There are many reasons to get involved with Amateur (Ham) Radio, but the Prepper community should consider the use of Amateur Radio in the aftermath of a regional or global event, AKA when the SHTF.  Generally speaking, after a major weather event, cell phone towers are damaged, land lines don't work and all Internet traffic is cut. Unless you have a satellite phone, you will be cut off from contact with people outside the affected area. At the very least, your friends and relatives will be frantic with worry. In the case of a medical emergency, Amateur Radio could save your life.

In the "good old days", getting a Ham Radio license was a big deal. You had to pass a written test covering electronics theory, FCC rules and regulations and radio operating procedures. In addition to that, you had to be able to demonstrate the ability to send and receive International Morse Code at a rate of 5, 13 or 20 words per minute, depending upon the class of license. To add icing on the cake, tests were only available at regional FCC offices. If you lived in some parts of the country, the nearest FCC office could be a long journey.

Fast forward to the new century and all that has changed. There is no longer a requirement to learn International Morse Code, the written tests consists of questions taken from a question pool and tests are conducted by groups of Ham Radio volunteers. The fee to take a test is currently $15 pass or fail and if you  pass more than one test, it's still $15. If you fail a test, you can try again for another $15.

There are only three Ham Radio license classes with progressively more privileges. The starting class is called Technician, the intermediate class is General and the highest class is called Extra. Technician class operators can operate on Amateur Radio frequency bands above 30 MHz and limited operations in certain HF bands. I would suggest passing the Technician test followed by the General test. The only difference between General and Extra is a couple of slivers of HF bands reserved for International Morse Code. Generally speaking, Technicians are limited to VHF and UHF frequencies that facilitate short range communications. (For you old time Hams, I know, there are exceptions, but this is just an introduction to Ham Radio.) Get your General Class license if you want to talk to the other side of the country or world.

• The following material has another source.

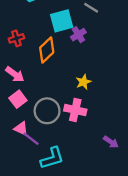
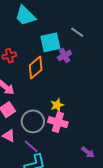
yellow star: (83, 82) -> (57, 105), moved
purple line: (31, 139) -> (31, 146), moved

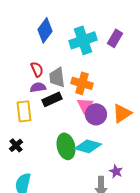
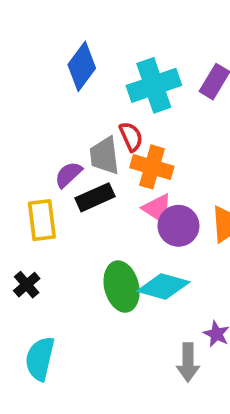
red semicircle: (37, 69) -> (131, 137), moved
purple semicircle: (38, 87) -> (68, 175), turned -35
pink triangle: (85, 105) -> (158, 209), turned -30

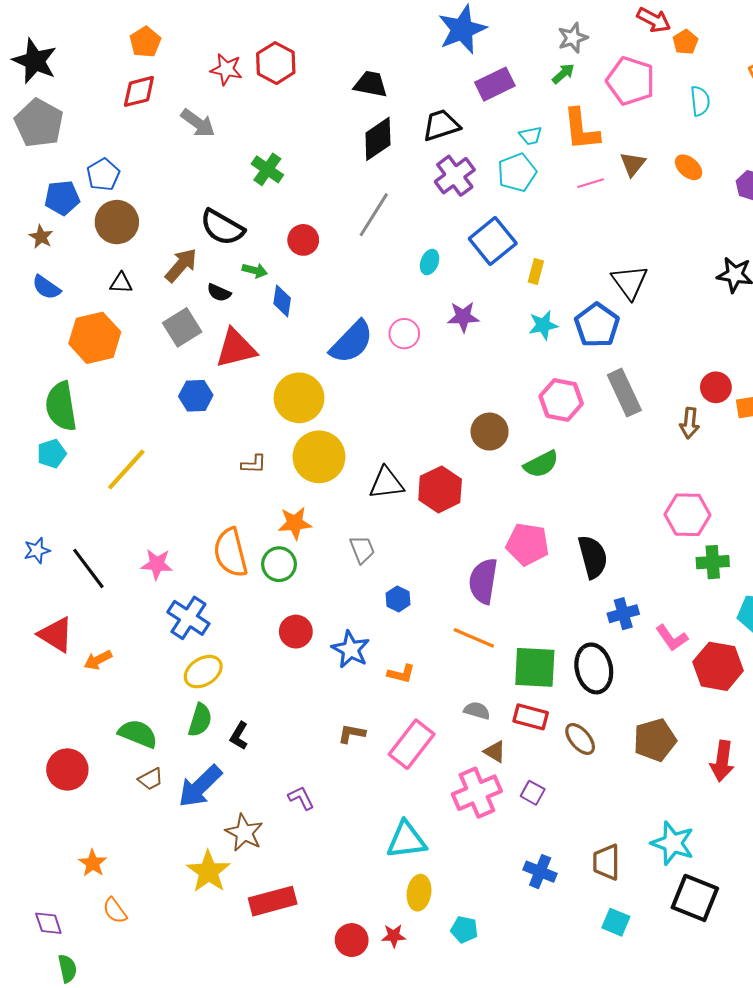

You do not need to purchase books or study materials to pass the tests. Here is the link for the American Radio Relay League's question pool download page. Follow other links on ARRL's web site to learn more about the three license classes and find a place to take your test.

Once you get your license, new and used radio equipment is available on the Internet or Ham Fests. One thing to remember, an older, cheaper tube and transistor transceiver is more likely to survive an EMP than a modern microprocessor controlled rig. Something to ponder.